# The fury of reading...



## Xanados (Mar 14, 2012)

For my entire life I've been struggling as I read. This, believe it or not, is the source of a deep depression. When I read, even as I read this back, my tongue moves. I have tried many things. I have tried to read faster (it slightly helps), but it always there. There is no time when I don't think about it.

I realize that it is natural. It's sub-vocalization, I think. But some people do not suffer it. Some people don't mind it, but I don't think that they have it as bad. It's not subtle. 

I have struggled with it for years. 

On another note, I have tried to read the LoTR for over 2 years. I can't get past the beginning chapters. As of yesterday I have been determined to finish it. But, for some reason, the problem has gotten worse. I'm on chapter 6 of the Fellowship. This is the chapter that I just couldn't bear to read the last time I read it almost a a year ago. (For the tongue movement amongst other reasons) And now it has happened again. What a paradox.

It is ruining my reading. Well, I can't say that because it has always been there. While I was reading Elantris I found it slightly easier, whereas in LotR I did not. The dialogue trips me up. There are hardly any contractions. I partly have a lisp and I have never pronounced the letters in words. I glottal stop, too.

When I think I constantly move my tongue, too. 

Please, no light comments. This is serious for me.
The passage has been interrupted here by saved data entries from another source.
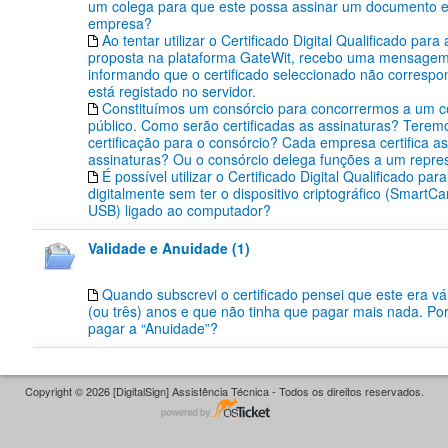
um colega para que este possa assinar um documento
empresa?
Ao tentar utilizar o Certificado Digital Qualificado par
proposta na plataforma GateWit, recebo uma mensagem
informando que o certificado seleccionado não corresp
está registado no servidor.
Constituímos um consórcio para concorrermos a um 
público. Como serão certificadas as assinaturas? Teremo
certificação para o consórcio? Cada empresa certifica a
assinaturas? Ou o consórcio delega funções a um repre
É possível utilizar o Certificado Digital Qualificado par
digitalmente sem ter o dispositivo criptográfico (SmartC
USB) ligado ao computador?
Validade e Anuidade (1)
Quando subscrevi o certificado pensei que este era vál
(ou três) anos e que não tinha que pagar mais nada. Po
pagar a “Anuidade”?
Copyright © 2026 [DigitalSign] Assistência Técnica - Todos os direitos reservados.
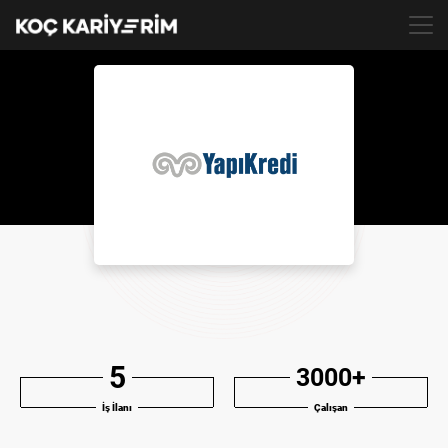
TR
5
3000+
İş İlanı
Çalışan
I have only now decided that I want to make a thread about it.

Edit: I've just remembered: I find it almost impossible to say, in my head, the word "changed". I just cannot say words with similar letters. It is to the point where I must open my mouth, whisper the word, and bloody read on.
Edit: This is reading. This is writing. The two most important things. This is a horrible affliction. I don't know I've managed to suffer through the books that I have. 

Ughhhhhhhhh.


----------



## Steerpike (Mar 14, 2012)

One technique to attempt to overcome sub-vocalization is to try to train your eyes and your mind to move through the text faster than you can sub-vocalize. It will take practice, I imagine, but the idea is that at some point you'll break the habit when you start processing the text faster than you can sub-vocalize it. Not a bad idea to find practice materials you don't care about reading, because initially you will probably miss a lot of content as you are forcing yourself mentally through the words at a faster rate than you are used to. The theory is, though, that as you keep trying it your brain will eventually fall into the new pattern and the sub-vocalization issue will go away.

In the mean time, for things you enjoy, try audio books. Particularly for books that you find a little more tedious in print. I don't think I'd have read Robert Jordan's last Wheel of Time books (pre-Sanderson) if it wasn't for being able to get them on CD and listen to them.


----------